Comment by tino 07.21.07 @ 08:50Gosh, I’ve missed your blog Tino. I used to read it several years back and then you went on hiatus and then I was busy and just recently I thought, “I wonder whatever happened to Tino” and here you are.
Sorry for all your iPhone trouble. It’s annoying but at least you can afford an iPhone. I’ll have to wait several years until you can get one in hard plastic on a hook as you walk out of the supermarket but in the meantime I can live vicariously through you.
One thing you haven’t mentioned? Are they worth all the hype and the trouble? Are they as wonderful as the ads make them seem?
Comment by Deborah 09.04.07 @ 14:40I’d say it is worth it, in the end.
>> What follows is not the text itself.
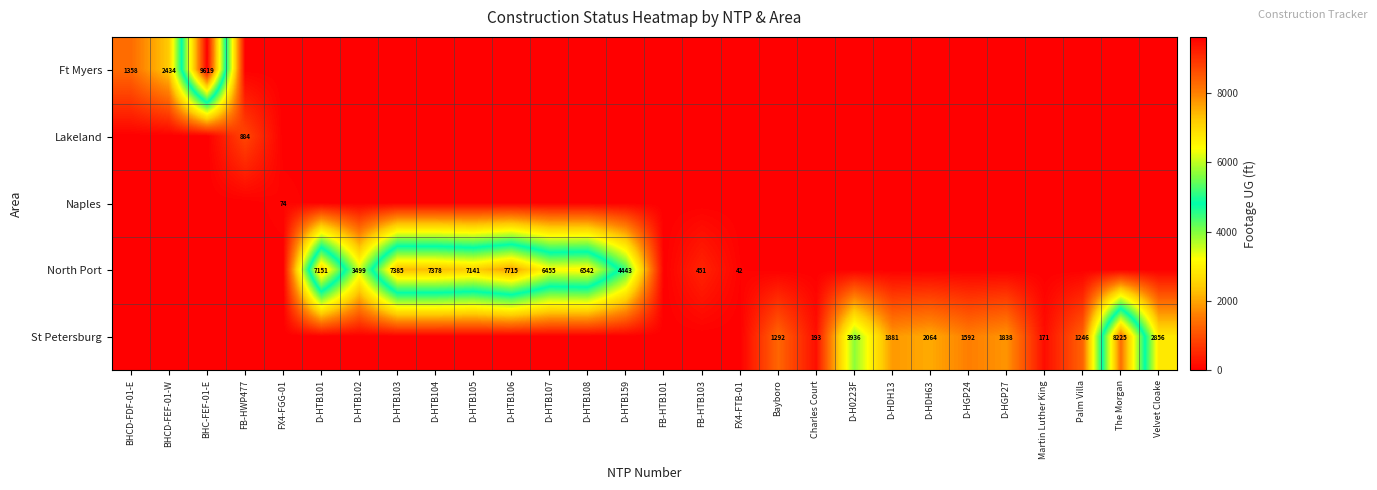

Is it true that Lakeland equals 1369 at FB-HWP477?

False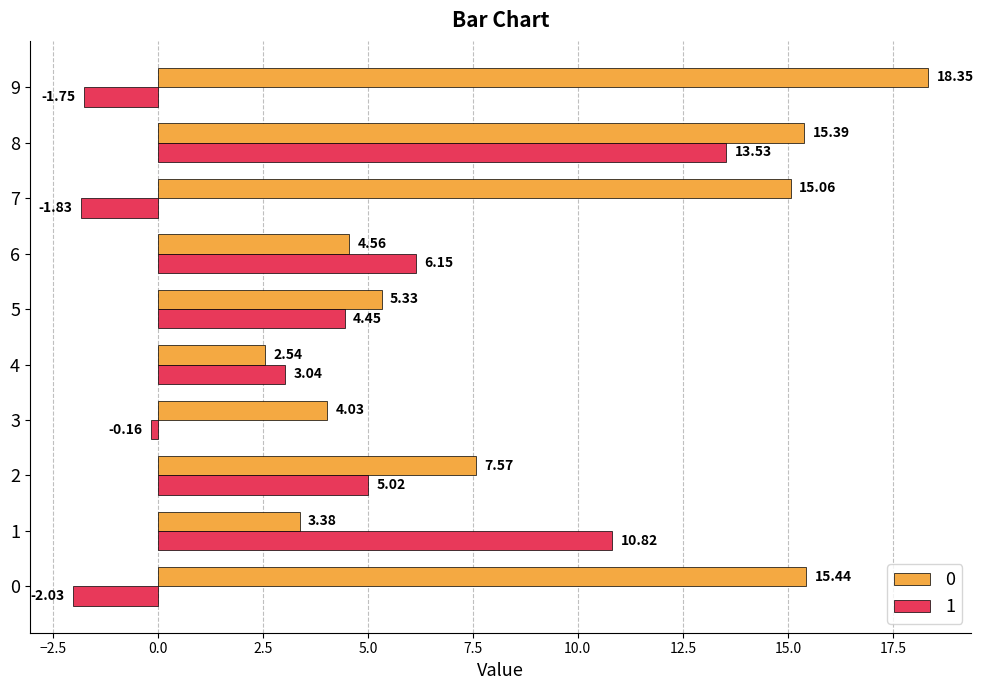

What are all the series names shown in the legend?

0, 1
All of the trouble I’ve had so far comes from the fact that AT&T Wireless, like all cell-phone companies, seems to be an assembly of dozens of mutually-incompatible departments, each seeking its own goals and each incapable of communicating with any of the others.
The phone itself has some annoying omissions (such as: no copy-and-paste; no unified e-mail inbox; no way to forward voice mail messages; the ridiculous recessed headset jack; the difficulty of switching between having the sound in-phone and having it on a Bluetooth headset), but in the end its unique strengths make up for it.
Comment by tino 09.04.07 @ 17:58Wow, reading this brings back horrible horrible memories (of a week ago last Thursday). I thought I had it bad, but I guess it really could have been much worse.
I was on a ‘blue’ plan, and I have a eerily similar experience to yours. I have to say that I also can confirm the two (or more) different CS groups; the iPhone group that seems to at least be customer-friendly (even if they only had a quarter-clue between them) and the definitely customer hostile, evil, clueless other C”N” group(s) (that’s for Customer Nonservice…).
At one point, they even transferred me to an Apple customer service rep by mistake. Well, as it turns out, that was a boon for me, as he then dealt with AT&T on my behalf. In the end, it ended up with my calling back the iPhone ATT group that got things resolved, but I’m pretty sure that it was only because of the Apple rep’s ground work (Thanks Paul!)
God, I really hate AT&T. My wife and I were on a family plan, but she is switching to T-Mobile for entirely different reasons. (Basically, AT&T robbed her, by charging for calls she didn’t make (or receive) while she was overseas). Bastards.